## EXTRACTED INFORMATION
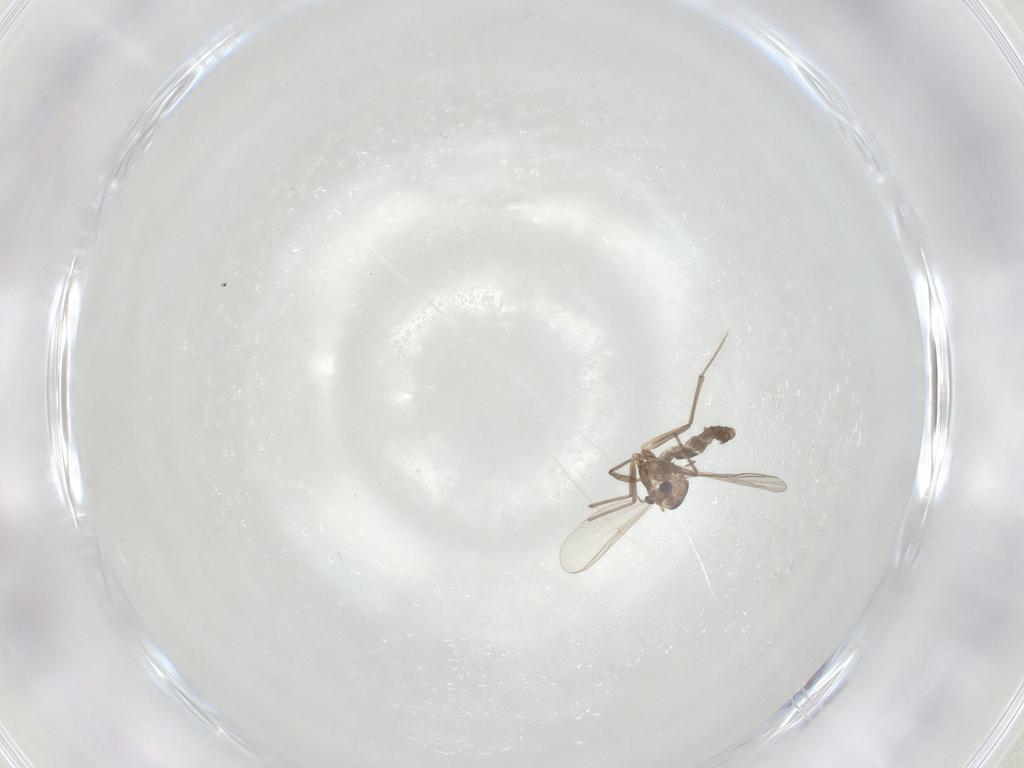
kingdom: Animalia
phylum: Arthropoda
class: Insecta
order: Diptera
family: Chironomidae
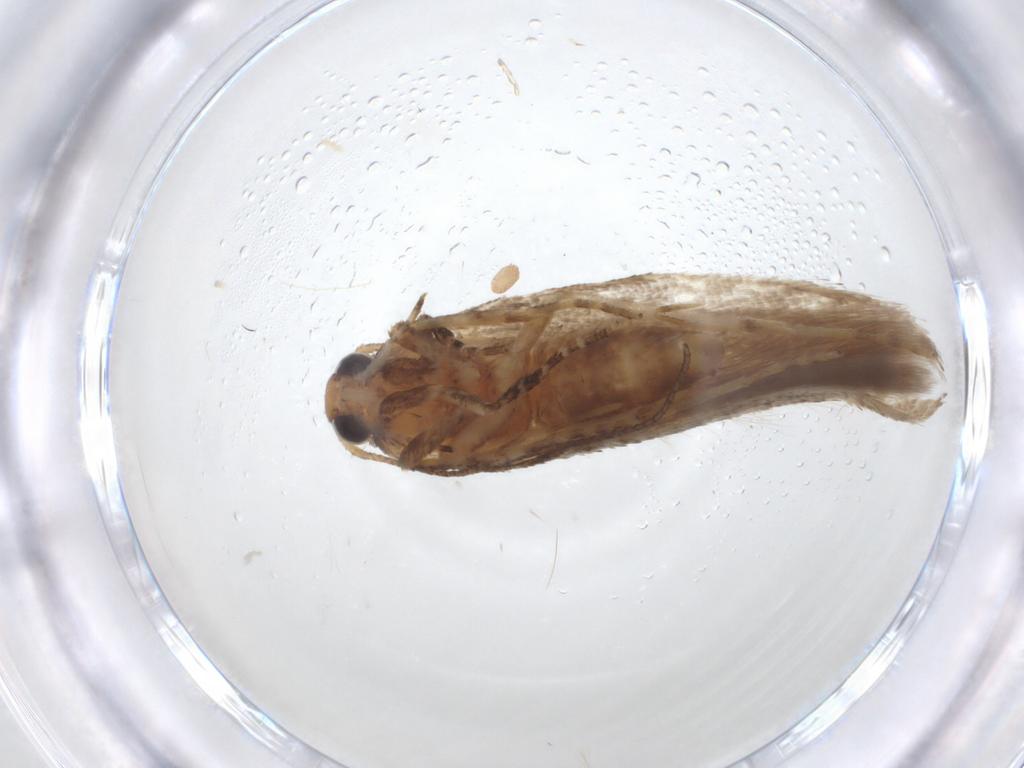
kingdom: Animalia
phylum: Arthropoda
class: Insecta
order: Lepidoptera
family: Gelechiidae
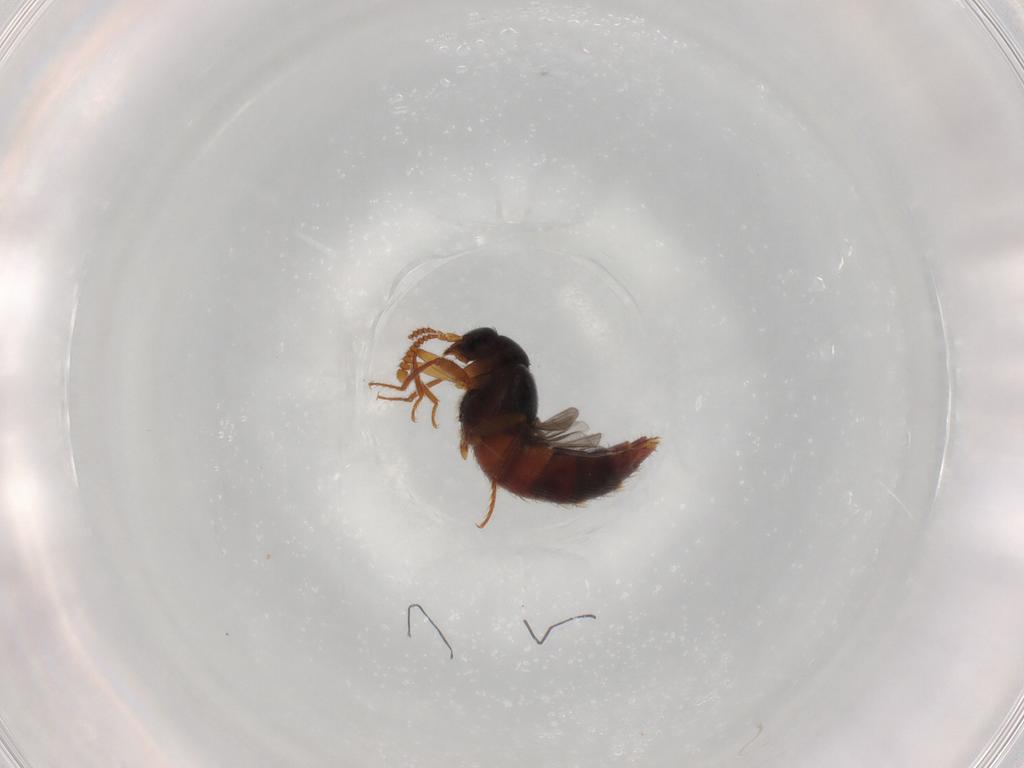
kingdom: Animalia
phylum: Arthropoda
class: Insecta
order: Coleoptera
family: Staphylinidae
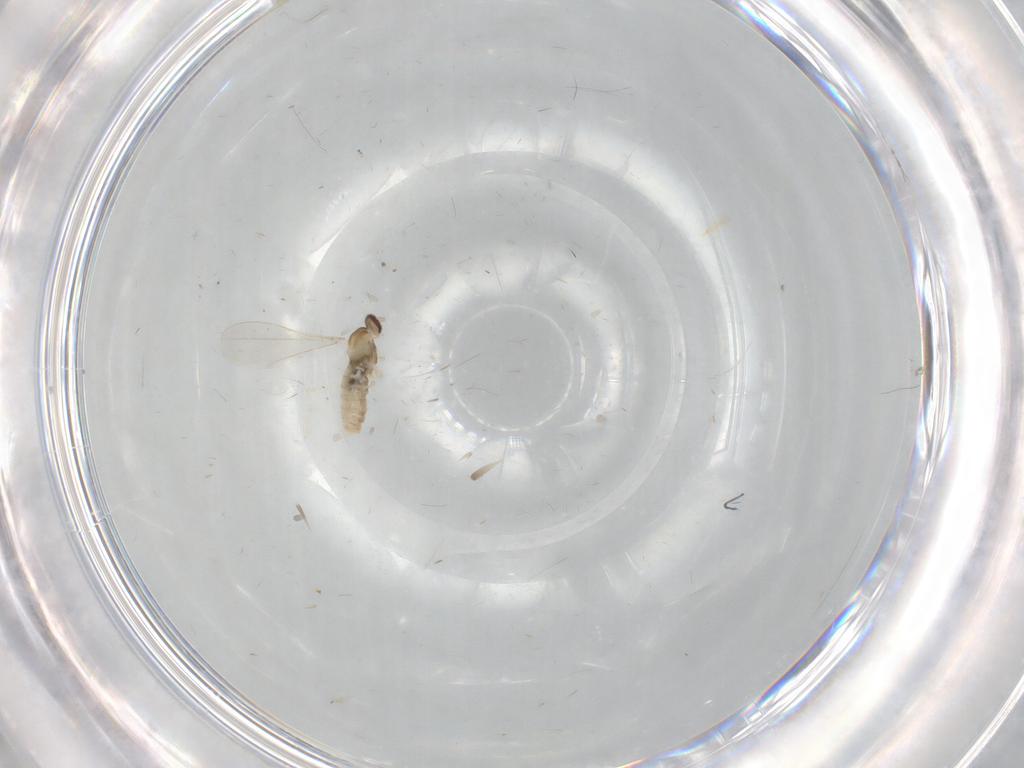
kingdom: Animalia
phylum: Arthropoda
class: Insecta
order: Diptera
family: Cecidomyiidae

## REQUIREMENT
Reproduce every classification line in the material above word for word, in the same order, and leave out the pictures.

## REPLY TO THE TASK
kingdom: Animalia
phylum: Arthropoda
class: Insecta
order: Diptera
family: Chironomidae
kingdom: Animalia
phylum: Arthropoda
class: Insecta
order: Lepidoptera
family: Gelechiidae
kingdom: Animalia
phylum: Arthropoda
class: Insecta
order: Coleoptera
family: Staphylinidae
kingdom: Animalia
phylum: Arthropoda
class: Insecta
order: Diptera
family: Cecidomyiidae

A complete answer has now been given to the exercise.